Como identificar síndrome de impostora num colaborador?

Os sinais mais comuns incluem perfeccionismo paralisante, dificuldade de delegar e receber feedback positivo, trabalho excessivo sustentado por medo de exposição, minimização sistemática de conquistas, comparação assimétrica com pares e evitação de projetos de alta visibilidade. Em ambientes de alta performance, esses comportamentos frequentemente são confundidos com rigor, dedicação e humildade, o que dificulta a identificação. A conversação segura com o colaborador, criada por lideranças treinadas para acolher vulnerabilidade, é o que tende a revelar o padrão.

Síndrome de impostora tem tratamento?

Sim. A terapia cognitivo-comportamental tem evidência consistente de efetividade para esse padrão. O trabalho terapêutico envolve identificar e questionar as crenças que sustentam o ciclo, desenvolver uma narrativa mais precisa sobre mérito e competência, e construir a capacidade de internalizar conquistas reais. O processo tende a ser mais efetivo quando combinado com mudanças no ambiente organizacional que reduzem os gatilhos culturais que amplificam o fenômeno.
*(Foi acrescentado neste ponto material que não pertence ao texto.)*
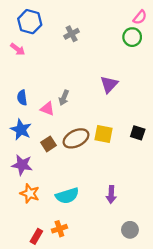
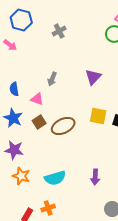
gray arrow: (64, 98) -> (52, 79), moved
yellow square: (104, 134) -> (98, 116), moved
brown square: (48, 144) -> (39, 122), moved

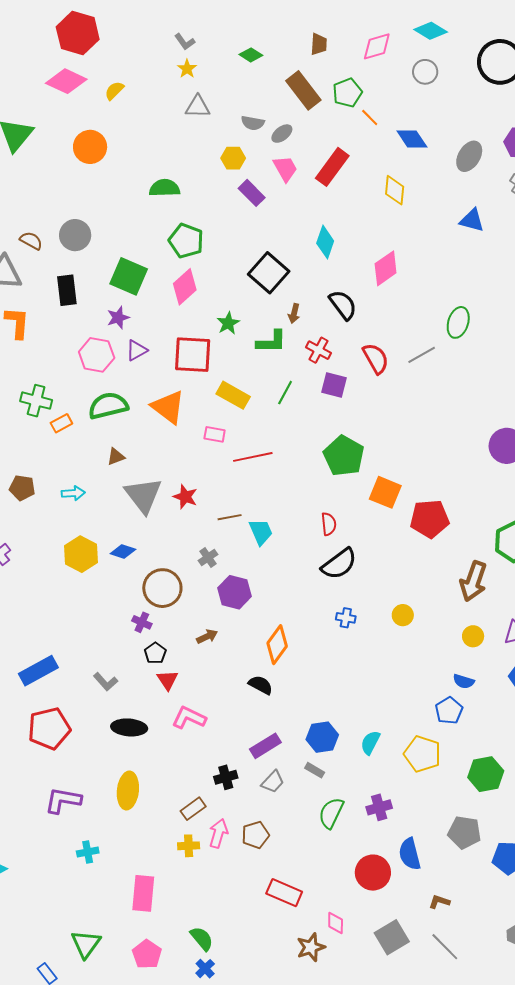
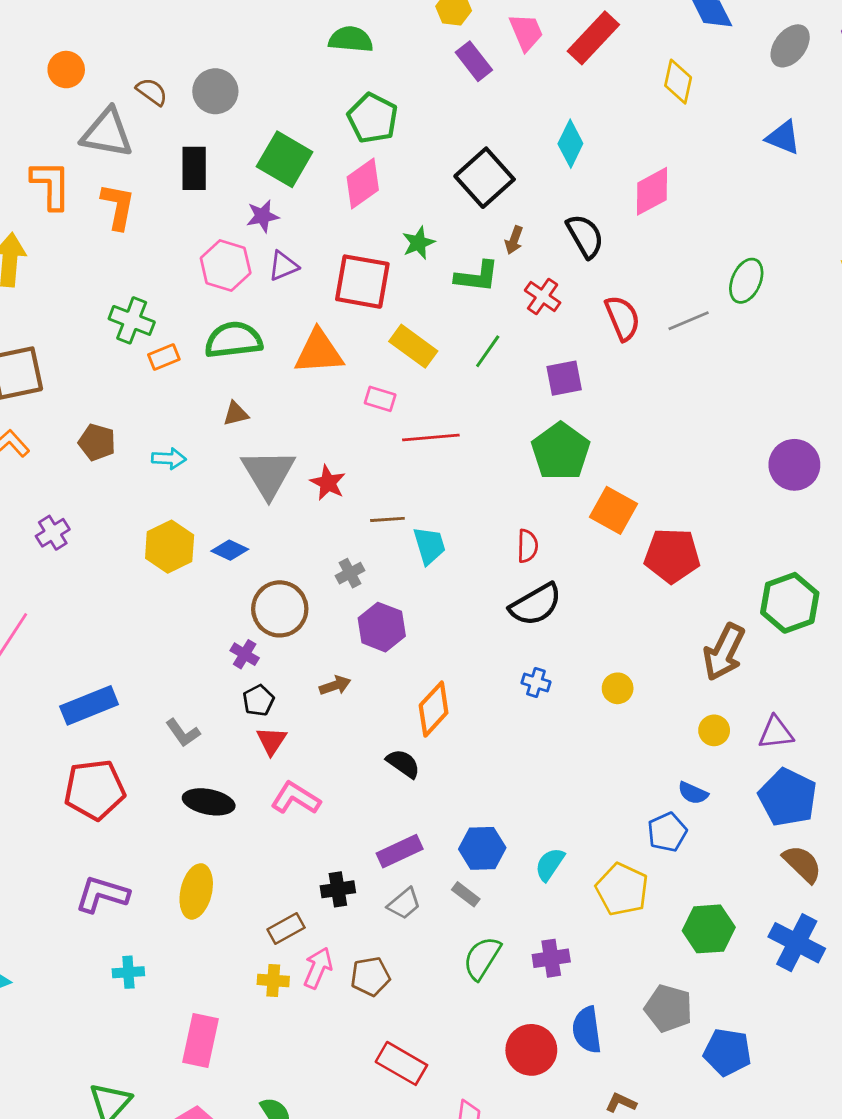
purple square: (334, 385) -> (564, 378), moved, turned -32
orange triangle: (168, 407) -> (319, 352), turned -48

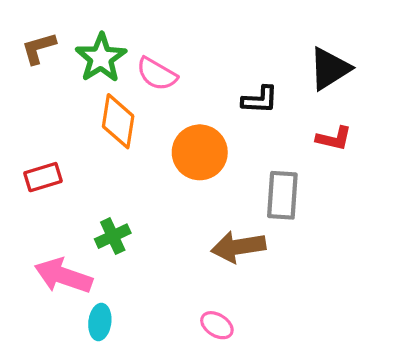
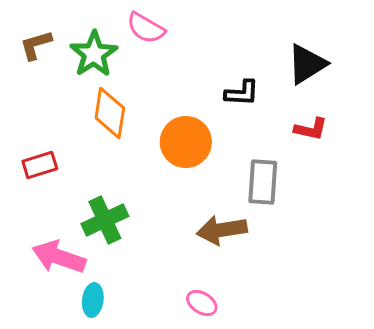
pink semicircle: (157, 74) -> (146, 28), moved
green cross: (113, 236) -> (105, 220), size x1.4

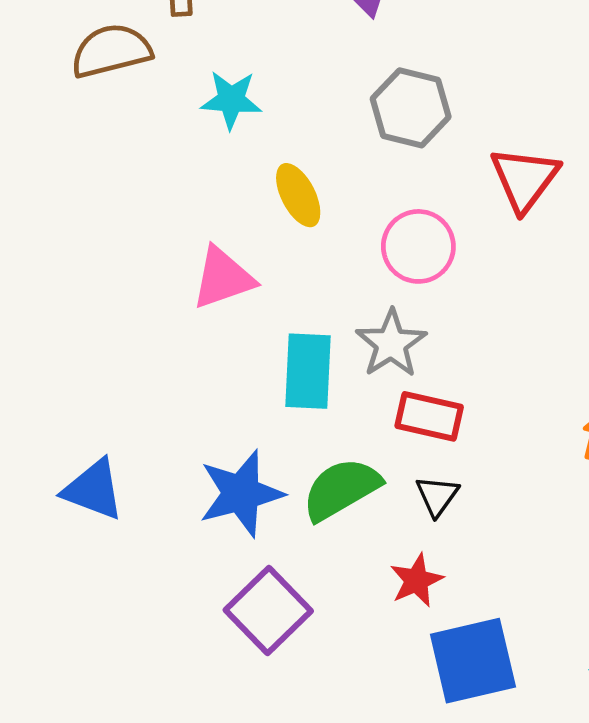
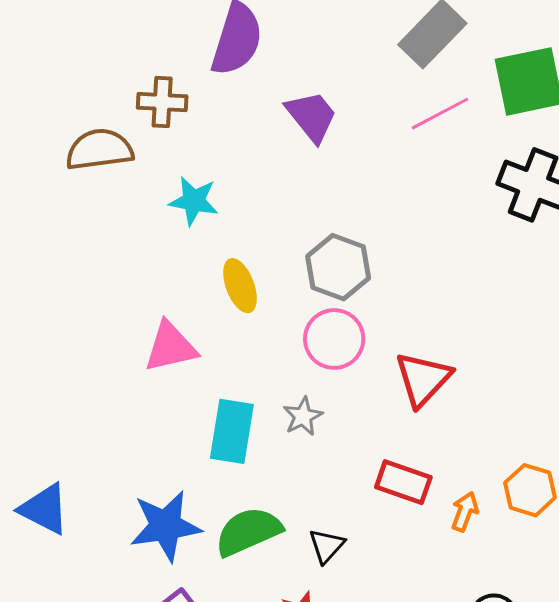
gray hexagon: (411, 108) -> (338, 267), moved
red triangle: (525, 179) -> (423, 379), moved
gray star: (391, 344) -> (303, 416), size x0.7
red rectangle: (429, 416) -> (403, 482), moved

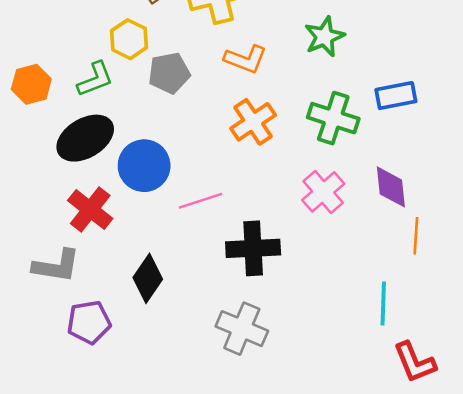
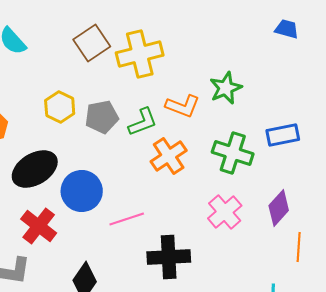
yellow hexagon: (129, 39) -> (60, 107), moved
orange L-shape: (246, 59) -> (183, 106), moved
green L-shape: (95, 79) -> (143, 122), moved
purple diamond: (391, 187) -> (279, 208), turned 48

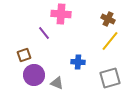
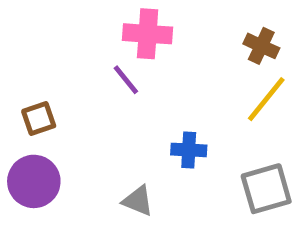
purple line: (44, 33) -> (126, 80), moved
brown square: (24, 55) -> (39, 118), moved
purple circle: (34, 75) -> (34, 181), moved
Como a orienteme apoia empresas que querem endereçar a síndrome de impostora?

A orienteme oferece acesso a psicólogos com atendimento 24h e sem burocracia para colaboradores que vivenciam o padrão, orientação consultiva ao RH sobre como criar condições organizacionais que reduzem a prevalência do fenômeno, e portal corporativo com dados segmentados que permitem monitorar a adesão ao benefício de saúde mental por área e nível hierárquico. A abordagem integra o suporte individual ao colaborador com o suporte estratégico ao RH, porque esse fenômeno é ao mesmo tempo um problema de saúde individual e um sintoma de cultura organizacional.